Supplied text:

In short
TempDB is one of the busiest system databases in SQL Server. It is used for temporary tables, sorting, joins, row versioning, spills, index operations, and many internal SQL Server tasks. On a Windows VPS, poor TempDB configuration can create avoidable performance problems. A practical starting point is to use multiple TempDB data files, fixed file sizes, fixed autogrowth, and a layout that matches the VPS CPU count and workload.
Quick verdict
| Situation | Recommended action |
|---|---|
| Fresh SQL Server install | Check current TempDB file layout |
| 2-8 vCPU Windows VPS | Start with one TempDB data file per vCPU, up to 8 files |
| Files use percent autogrowth | Change to fixed MB autogrowth |
| TempDB files are tiny | Pre-size them to avoid constant growth |
| SQL Server workload uses sorting/reporting heavily | Monitor TempDB usage and spills |
| Production server | Change TempDB during a maintenance window |
| SQL Server Express test VM | Use small lab-safe TempDB sizes |
Do not blindly create dozens of TempDB files. Start with a sensible baseline, monitor, then adjust.
Why TempDB matters
TempDB is recreated every time SQL Server starts. Even though it is temporary, it is critical for performance.
SQL Server uses TempDB for:
- Temporary tables
- Table variables
- Sorting
- Hash joins
- Index rebuilds
- Row versioning
- Snapshot isolation
- Online operations
- Query spills
- Internal worktables
- Some DBCC operations
If TempDB is poorly configured, users may experience slow queries, blocking, high disk activity, or inconsistent performance during reporting and maintenance jobs.
For small databases, the default TempDB layout may be acceptable. For production SQL Server workloads, you should at least review it.
What we tested on Raff
We tested this walkthrough on a Raff Windows VPS running Windows Server 2025 Datacenter Evaluation and SQL Server 2025 Express.

Test environment:
| Item | Value |
|---|---|
| Provider | Raff Technologies |
| OS | Windows Server 2025 Datacenter Evaluation |
| SQL Server | SQL Server 2025 Express |
| Instance | SQLEXPRESS |
| CPU | 4 vCPU |
| Test database | TempDB system database |
| Test date | 2026-05-26 |
| Tester | Serdar Tekin |
On this VM, we verified:
- SQL Server service state
- Current TempDB file layout
- SQL Server CPU and scheduler count
- TempDB file count planning
- TempDB file size and growth configuration
- SQL Server service restart
- Final TempDB layout after restart
We used small lab-safe file sizes for the test. Production file sizes should be based on workload, disk capacity, and observed TempDB usage.

Activity 1: In the records, reproduce the lines starting at the one containing "This record shows" and ending at the one containing "-0.005459, -0.136778, 0.828068]]", both included. Omit the pictures from your copy.
The text about SQL Server TempDB and the records that come next are unrelated material.

The data:
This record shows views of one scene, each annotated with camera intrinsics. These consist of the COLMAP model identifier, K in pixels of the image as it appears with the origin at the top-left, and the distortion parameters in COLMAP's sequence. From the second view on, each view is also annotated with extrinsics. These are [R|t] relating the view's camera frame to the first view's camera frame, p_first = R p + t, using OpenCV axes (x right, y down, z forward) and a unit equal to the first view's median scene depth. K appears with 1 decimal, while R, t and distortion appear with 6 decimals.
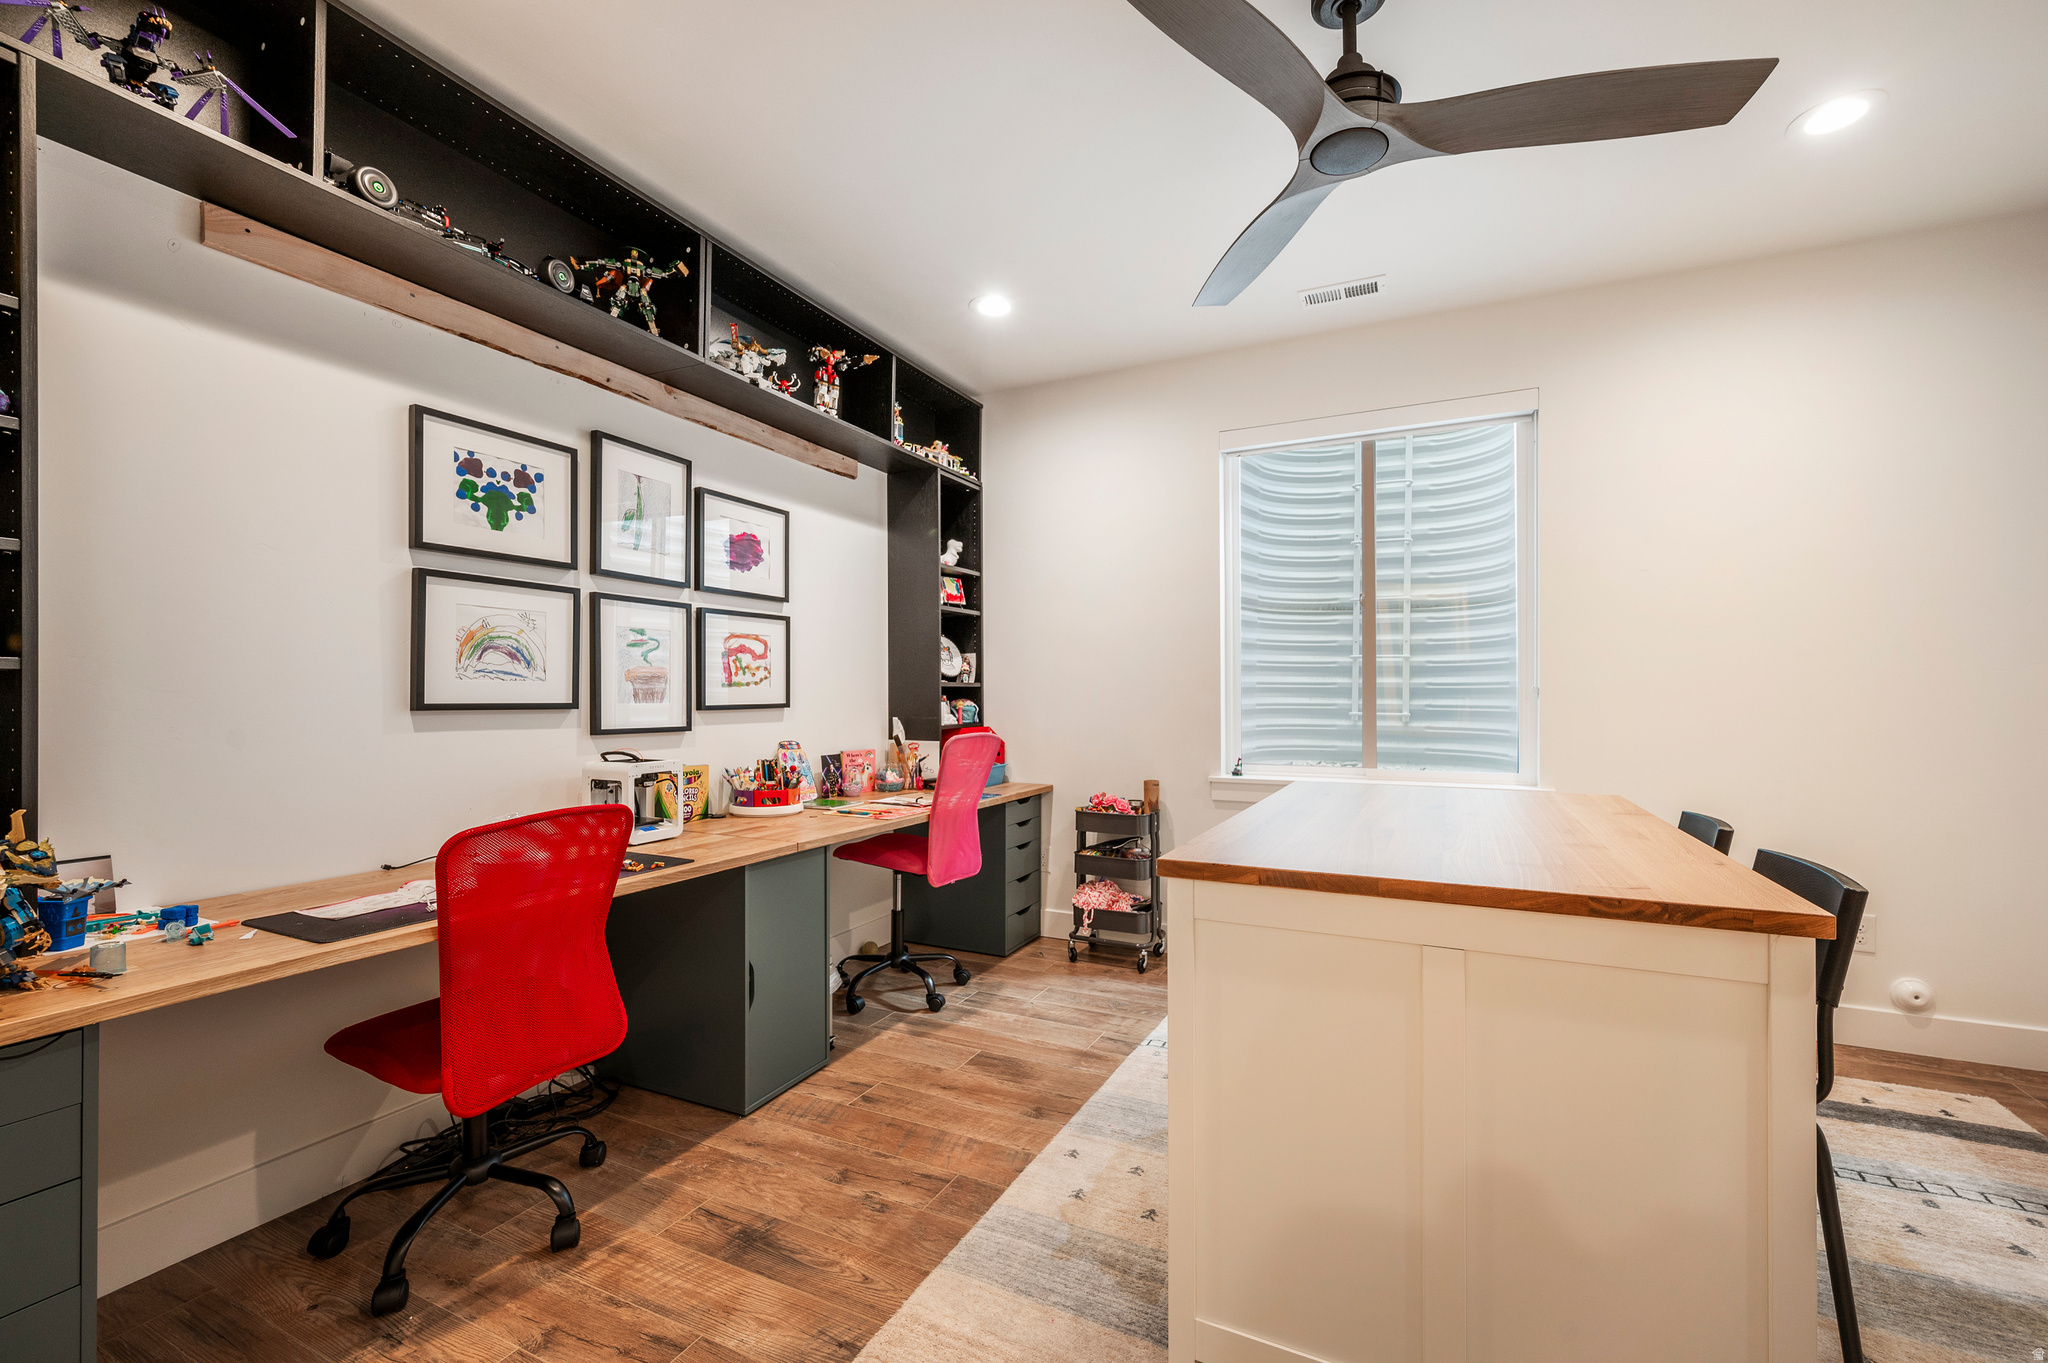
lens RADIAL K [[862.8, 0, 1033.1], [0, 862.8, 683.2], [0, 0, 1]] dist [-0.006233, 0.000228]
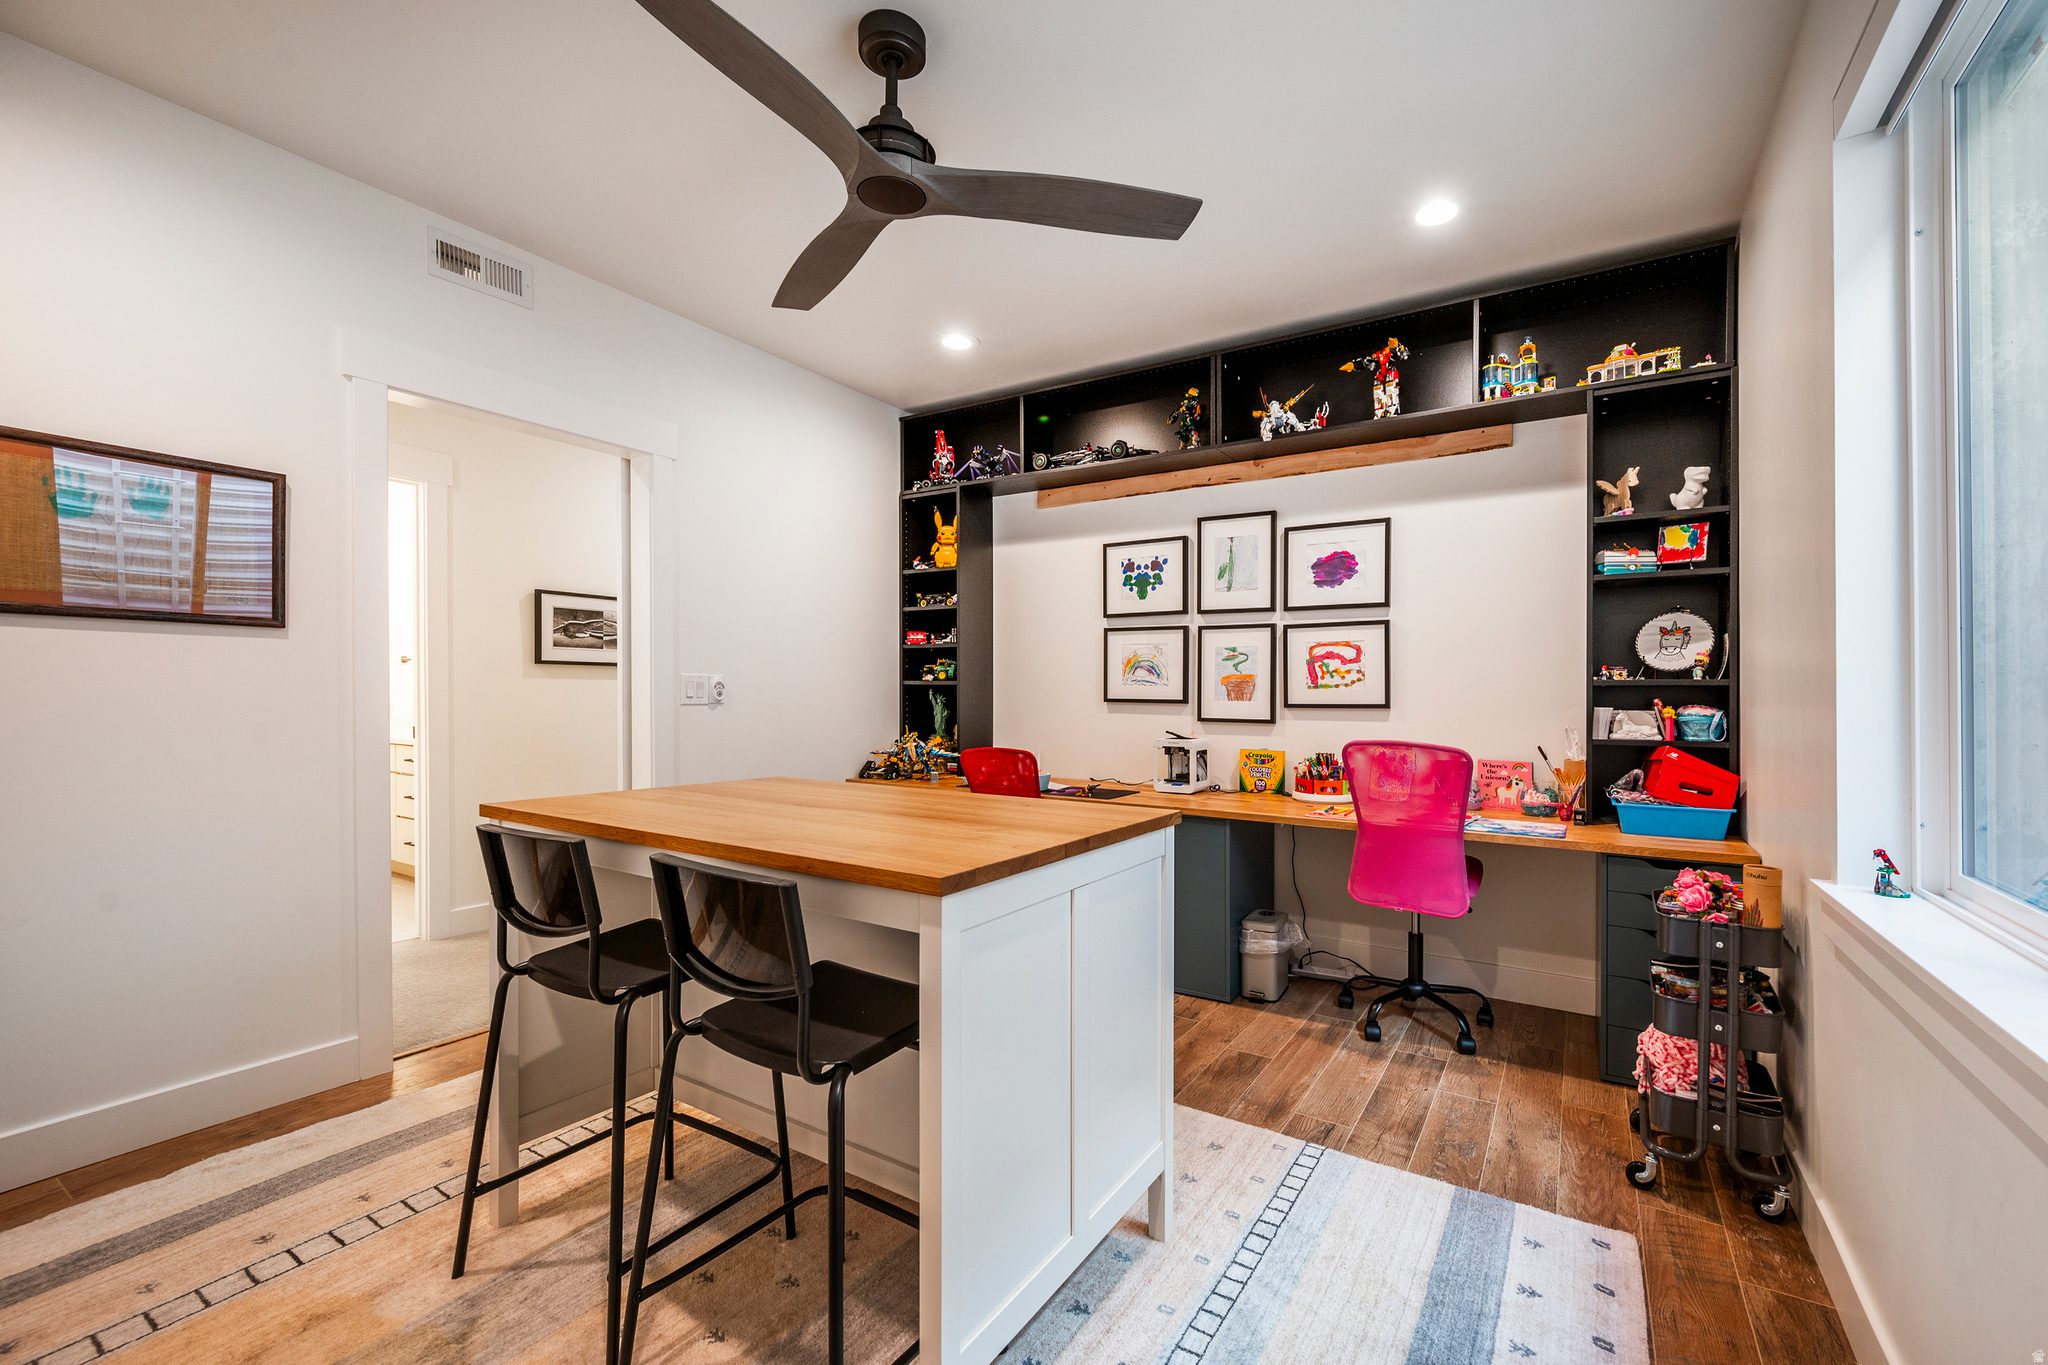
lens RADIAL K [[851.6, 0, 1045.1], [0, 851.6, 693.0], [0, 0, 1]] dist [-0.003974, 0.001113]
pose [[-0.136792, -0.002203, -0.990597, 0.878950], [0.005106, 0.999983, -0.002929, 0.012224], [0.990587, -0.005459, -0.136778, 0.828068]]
...
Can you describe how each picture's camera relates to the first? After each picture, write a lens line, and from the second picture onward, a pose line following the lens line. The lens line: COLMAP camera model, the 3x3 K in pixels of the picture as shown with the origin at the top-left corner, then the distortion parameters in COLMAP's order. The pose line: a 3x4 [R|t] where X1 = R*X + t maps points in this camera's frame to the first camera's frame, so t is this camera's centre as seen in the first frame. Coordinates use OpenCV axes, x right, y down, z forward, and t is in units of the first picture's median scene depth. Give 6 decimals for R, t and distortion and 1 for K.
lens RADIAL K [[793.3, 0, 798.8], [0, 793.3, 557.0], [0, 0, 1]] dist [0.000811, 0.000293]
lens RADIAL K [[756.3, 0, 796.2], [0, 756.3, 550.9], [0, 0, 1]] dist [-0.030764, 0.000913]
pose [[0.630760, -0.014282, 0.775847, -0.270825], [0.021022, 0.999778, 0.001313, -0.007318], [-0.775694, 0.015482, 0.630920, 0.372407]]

Activity 2: Write the next part of the TempDB configuration guide, picking up after its final sentence.

Final answer 1:
This record shows views of one scene, each annotated with camera intrinsics. These consist of the COLMAP model identifier, K in pixels of the image as it appears with the origin at the top-left, and the distortion parameters in COLMAP's sequence. From the second view on, each view is also annotated with extrinsics. These are [R|t] relating the view's camera frame to the first view's camera frame, p_first = R p + t, using OpenCV axes (x right, y down, z forward) and a unit equal to the first view's median scene depth. K appears with 1 decimal, while R, t and distortion appear with 6 decimals.
lens RADIAL K [[862.8, 0, 1033.1], [0, 862.8, 683.2], [0, 0, 1]] dist [-0.006233, 0.000228]
lens RADIAL K [[851.6, 0, 1045.1], [0, 851.6, 693.0], [0, 0, 1]] dist [-0.003974, 0.001113]
pose [[-0.136792, -0.002203, -0.990597, 0.878950], [0.005106, 0.999983, -0.002929, 0.012224], [0.990587, -0.005459, -0.136778, 0.828068]]

Final answer 2:
Step 1 - Check current TempDB layout
Before changing anything, check the current TempDB files.
Run:
sqlcmd -S .\SQLEXPRESS -E -C -Q "SELECT name, type_desc, physical_name, size * 8 / 1024 AS size_mb, growth * 8 / 1024 AS growth_mb, is_percent_growth FROM tempdb.sys.database_files;"
Review:
| Column | Meaning |
|---|---|
name | Logical file name |
type_desc | ROWS for data file, LOG for log file |
physical_name | File path on disk |
size_mb | Current file size |
growth_mb | Autogrowth size |
is_percent_growth | Whether growth uses percent instead of fixed size |
For production, avoid percent-based growth. Fixed MB growth is more predictable.
Step 2 - Check CPU count for file planning
A common starting rule is:
Use one TempDB data file per logical CPU, up to 8 files, then monitor contention before adding more.
Check SQL Server CPU count:
sqlcmd -S .\SQLEXPRESS -E -C -Q "SELECT cpu_count, scheduler_count FROM sys.dm_os_sys_info;"

For our 4 vCPU test VM, a reasonable baseline is:
4 TempDB data files + 1 TempDB log file
For many SMB Windows VPS workloads, this is enough.
Recommended TempDB file count
Use this as a starting point:
| vCPU count | Starting TempDB data files |
|---|---|
| 1 vCPU | 1 file |
| 2 vCPU | 2 files |
| 4 vCPU | 4 files |
| 8 vCPU | 8 files |
| 16+ vCPU | Start with 8 files, then monitor |
Do not automatically create one file per CPU above 8. More files are not always better.
If you still see allocation contention after 8 files, investigate wait stats and workload behavior before adding more.
Step 3 - Choose file size and autogrowth
TempDB should not grow constantly during normal workload.
A good production strategy is:
- Estimate typical TempDB usage.
- Pre-size files so normal workload does not trigger growth.
- Use fixed MB autogrowth.
- Keep all TempDB data files the same size.
- Keep all TempDB data files with the same growth setting.
For the lab, we used small values:
| File type | Lab size | Lab growth |
|---|---|---|
| TempDB data files | 64 MB each | 64 MB |
| TempDB log file | 64 MB | 64 MB |
For production, common starting values may be larger:
| Workload | Starting data file size |
|---|---|
| Small app / dev | 256 MB - 1 GB each |
| SMB production app | 1-4 GB each |
| Reporting-heavy workload | Based on observed usage |
| Large SQL workload | Size from monitoring and testing |
Do not copy lab sizes into production without checking workload needs.



This confirms the new TempDB file layout is active.